(RECORDS FOR THIS TASK)

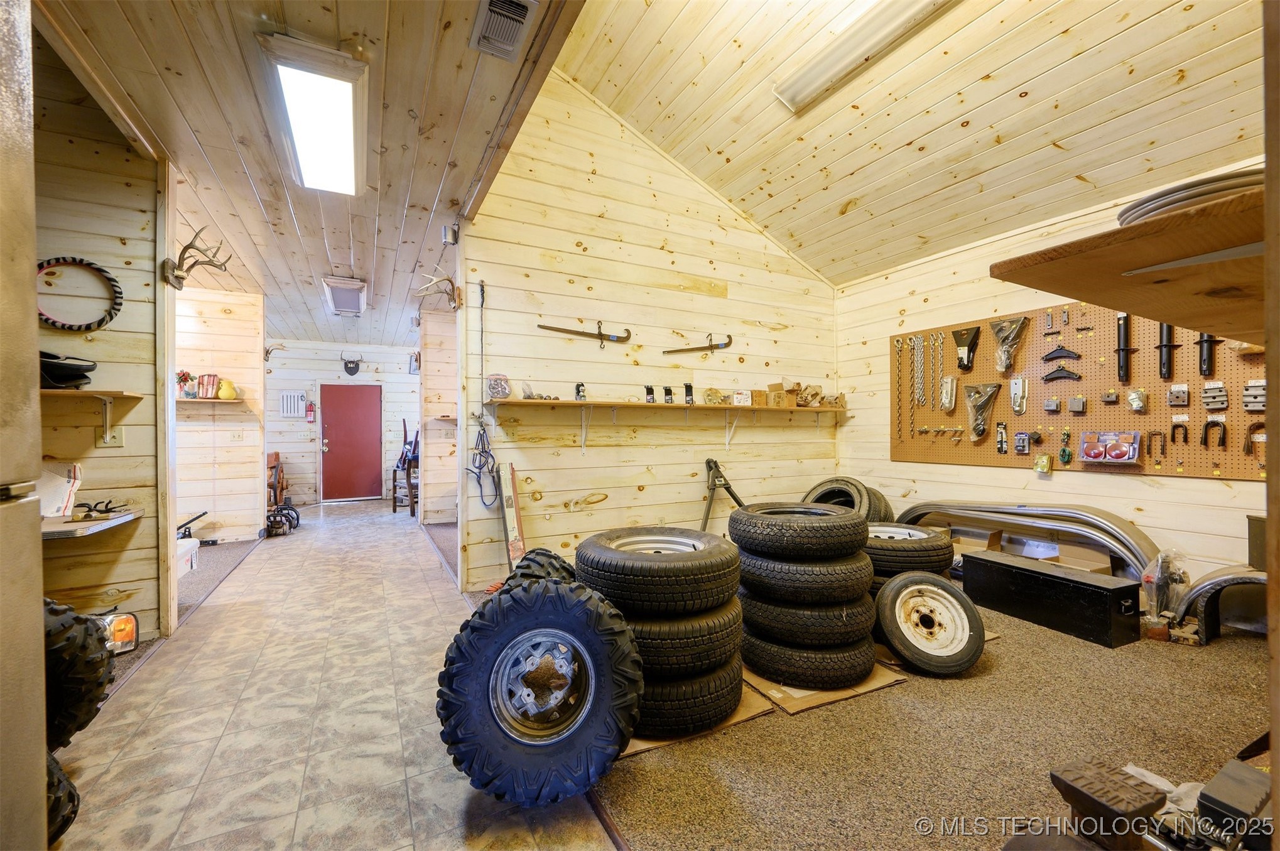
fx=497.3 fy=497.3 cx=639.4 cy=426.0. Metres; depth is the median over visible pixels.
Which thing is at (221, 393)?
yellow vase
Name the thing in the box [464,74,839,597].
back wall
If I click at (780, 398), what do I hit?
cardboard box
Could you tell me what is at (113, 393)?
wall shelf
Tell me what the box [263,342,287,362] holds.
antler mount
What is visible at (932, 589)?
wheel
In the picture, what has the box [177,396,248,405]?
wall shelf
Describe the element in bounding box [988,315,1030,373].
trailer coupler
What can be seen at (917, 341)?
chain
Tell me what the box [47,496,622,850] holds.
tile floor
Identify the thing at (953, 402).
trailer coupler part
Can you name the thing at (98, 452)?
left wall
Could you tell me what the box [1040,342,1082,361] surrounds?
trailer equalizer
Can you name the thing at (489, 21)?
ceiling vent
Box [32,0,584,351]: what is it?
hallway ceiling
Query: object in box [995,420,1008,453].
packaged hardware
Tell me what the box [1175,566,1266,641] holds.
trailer fender
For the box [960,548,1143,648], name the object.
black toolbox
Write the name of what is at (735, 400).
small box
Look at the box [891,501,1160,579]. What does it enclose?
trailer fender
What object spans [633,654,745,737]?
tire
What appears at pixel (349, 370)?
antler mount
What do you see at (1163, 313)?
wooden shelf
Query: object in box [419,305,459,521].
partition wall
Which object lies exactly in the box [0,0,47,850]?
refrigerator
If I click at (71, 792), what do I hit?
tire
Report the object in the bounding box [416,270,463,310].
antler mount
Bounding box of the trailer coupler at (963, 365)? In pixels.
[950,325,981,370]
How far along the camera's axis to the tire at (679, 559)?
1.91 m
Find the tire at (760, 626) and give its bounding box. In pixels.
[736,589,874,649]
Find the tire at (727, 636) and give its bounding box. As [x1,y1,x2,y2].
[616,599,744,678]
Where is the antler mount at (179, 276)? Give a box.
[161,228,230,292]
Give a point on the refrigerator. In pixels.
(36, 514)
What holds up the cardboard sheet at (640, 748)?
on the carpet at (1056, 641)
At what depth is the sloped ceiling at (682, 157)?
3.12 m
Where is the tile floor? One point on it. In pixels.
(223, 621)
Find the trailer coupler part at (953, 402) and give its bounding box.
[938,376,957,411]
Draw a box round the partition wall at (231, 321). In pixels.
[173,287,266,542]
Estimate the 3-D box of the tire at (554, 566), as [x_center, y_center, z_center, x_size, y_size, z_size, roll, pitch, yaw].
[-0.427,0.828,2.293,0.456,0.534,0.489,0,0,37]
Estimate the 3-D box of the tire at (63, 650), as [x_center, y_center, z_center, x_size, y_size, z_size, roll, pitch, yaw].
[-2.061,0.855,1.649,0.516,0.586,0.327,0,0,-8]
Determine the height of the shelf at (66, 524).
0.066 m
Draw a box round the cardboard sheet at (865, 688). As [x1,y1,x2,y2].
[743,657,905,716]
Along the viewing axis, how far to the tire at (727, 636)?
1.85 m
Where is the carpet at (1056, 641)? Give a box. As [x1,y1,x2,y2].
[484,574,1276,850]
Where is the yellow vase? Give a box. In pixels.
[216,378,237,399]
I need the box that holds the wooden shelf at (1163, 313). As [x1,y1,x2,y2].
[986,181,1272,345]
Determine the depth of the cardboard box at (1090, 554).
3.34 m
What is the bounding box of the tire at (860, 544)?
[729,501,869,559]
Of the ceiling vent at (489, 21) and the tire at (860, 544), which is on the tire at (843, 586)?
the tire at (860, 544)
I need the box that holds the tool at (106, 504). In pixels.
[73,499,128,519]
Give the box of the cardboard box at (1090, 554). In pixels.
[1044,541,1114,573]
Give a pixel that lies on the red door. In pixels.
(364, 412)
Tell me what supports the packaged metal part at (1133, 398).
attached to the pegboard
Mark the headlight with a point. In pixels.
(126, 621)
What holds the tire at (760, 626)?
on the tire at (850, 673)
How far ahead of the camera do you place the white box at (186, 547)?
3.97 m
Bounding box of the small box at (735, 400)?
[731,388,753,405]
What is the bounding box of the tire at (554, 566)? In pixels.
[500,547,579,589]
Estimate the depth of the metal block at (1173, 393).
3.09 m
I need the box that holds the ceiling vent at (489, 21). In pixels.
[469,0,539,59]
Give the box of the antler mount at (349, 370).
[341,352,362,376]
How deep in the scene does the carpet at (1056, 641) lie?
1.78 m
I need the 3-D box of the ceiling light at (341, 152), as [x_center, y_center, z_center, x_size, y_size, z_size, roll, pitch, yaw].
[-1.587,-1.525,2.530,0.363,0.119,1.310,0,0,-27]
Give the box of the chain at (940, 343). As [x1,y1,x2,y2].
[925,333,943,410]
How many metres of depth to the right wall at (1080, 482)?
3.87 m
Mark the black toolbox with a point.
(1018, 569)
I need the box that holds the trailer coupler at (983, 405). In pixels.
[963,381,1001,440]
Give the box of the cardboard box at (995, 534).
[942,524,1002,552]
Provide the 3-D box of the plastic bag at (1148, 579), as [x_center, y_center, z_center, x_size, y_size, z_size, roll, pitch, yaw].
[2.918,0.900,2.775,0.283,0.426,0.231,0,0,-27]
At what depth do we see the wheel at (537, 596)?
1.56 m
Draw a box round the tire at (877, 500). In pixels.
[800,476,894,521]
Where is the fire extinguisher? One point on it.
(311, 410)
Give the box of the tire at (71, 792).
[45,748,79,839]
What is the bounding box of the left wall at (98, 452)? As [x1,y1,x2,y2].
[31,37,165,646]
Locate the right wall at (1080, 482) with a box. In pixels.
[832,164,1270,600]
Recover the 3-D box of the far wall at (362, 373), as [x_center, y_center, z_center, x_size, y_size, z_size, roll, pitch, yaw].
[-5.157,-0.116,8.585,3.331,2.855,0.144,0,0,-27]
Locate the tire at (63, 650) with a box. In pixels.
[42,597,114,748]
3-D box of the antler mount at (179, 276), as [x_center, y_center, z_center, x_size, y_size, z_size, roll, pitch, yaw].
[-2.655,-0.987,2.997,0.262,0.314,0.415,0,0,-27]
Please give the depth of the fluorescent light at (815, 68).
2.74 m
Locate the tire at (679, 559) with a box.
[574,527,741,613]
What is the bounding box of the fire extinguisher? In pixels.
[305,400,316,421]
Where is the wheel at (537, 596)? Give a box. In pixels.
[435,573,642,803]
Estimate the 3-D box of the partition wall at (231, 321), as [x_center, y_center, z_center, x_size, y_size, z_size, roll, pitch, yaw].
[-5.099,-0.123,5.043,2.146,2.770,0.125,0,0,-27]
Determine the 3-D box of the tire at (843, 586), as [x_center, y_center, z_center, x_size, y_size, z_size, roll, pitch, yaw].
[0.776,0.709,2.424,0.654,0.197,0.570,0,0,-6]
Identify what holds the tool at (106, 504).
on the shelf at (66, 524)
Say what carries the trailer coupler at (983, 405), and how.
attached to the pegboard
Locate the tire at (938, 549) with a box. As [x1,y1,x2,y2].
[862,521,955,579]
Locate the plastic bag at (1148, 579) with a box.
[1138,547,1192,633]
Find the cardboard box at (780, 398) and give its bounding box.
[763,384,794,407]
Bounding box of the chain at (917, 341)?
[911,335,925,406]
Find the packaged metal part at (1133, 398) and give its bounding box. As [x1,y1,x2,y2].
[1126,388,1148,412]
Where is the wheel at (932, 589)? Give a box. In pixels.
[872,570,986,675]
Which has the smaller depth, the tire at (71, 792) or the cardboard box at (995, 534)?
the tire at (71, 792)
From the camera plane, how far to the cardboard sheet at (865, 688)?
2.15 m
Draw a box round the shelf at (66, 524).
[41,508,142,538]
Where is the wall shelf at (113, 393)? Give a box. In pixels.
[43,387,144,399]
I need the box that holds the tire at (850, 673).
[739,625,878,689]
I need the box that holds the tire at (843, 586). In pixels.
[734,547,873,604]
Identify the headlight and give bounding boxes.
[94,611,140,655]
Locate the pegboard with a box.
[891,302,1264,480]
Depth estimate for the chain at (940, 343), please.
4.40 m
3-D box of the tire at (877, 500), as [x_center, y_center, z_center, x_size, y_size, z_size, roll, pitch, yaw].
[1.870,0.837,4.593,0.767,0.730,0.880,0,-1,-45]
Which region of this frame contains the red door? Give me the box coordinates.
[320,383,381,500]
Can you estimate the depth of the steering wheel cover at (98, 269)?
2.69 m
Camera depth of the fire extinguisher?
8.35 m
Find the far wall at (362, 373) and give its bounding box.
[259,336,419,505]
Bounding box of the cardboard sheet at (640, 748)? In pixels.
[614,680,776,758]
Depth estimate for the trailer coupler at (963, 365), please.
4.19 m
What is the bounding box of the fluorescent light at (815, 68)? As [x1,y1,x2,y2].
[774,0,951,111]
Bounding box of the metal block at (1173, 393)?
[1167,383,1189,405]
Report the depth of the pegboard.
3.59 m
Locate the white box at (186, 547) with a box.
[177,536,199,578]
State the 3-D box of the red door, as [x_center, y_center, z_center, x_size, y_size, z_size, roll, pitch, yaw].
[-5.122,0.304,8.844,0.912,2.003,0.124,0,0,-27]
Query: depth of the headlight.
2.57 m
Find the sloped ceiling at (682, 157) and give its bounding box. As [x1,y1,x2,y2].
[542,0,1267,286]
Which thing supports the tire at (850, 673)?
on the cardboard sheet at (865, 688)
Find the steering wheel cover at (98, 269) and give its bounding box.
[36,256,123,331]
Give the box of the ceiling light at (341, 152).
[258,31,369,196]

(End RECORDS FOR THIS TASK)

Copy out every line from the one containing "Find the sloped" to the end of the material, both ends included.

Find the sloped ceiling at (682, 157) and give its bounding box. As [x1,y1,x2,y2].
[542,0,1267,286]
Which thing supports the tire at (850, 673)?
on the cardboard sheet at (865, 688)
Find the steering wheel cover at (98, 269) and give its bounding box.
[36,256,123,331]
Give the box of the ceiling light at (341, 152).
[258,31,369,196]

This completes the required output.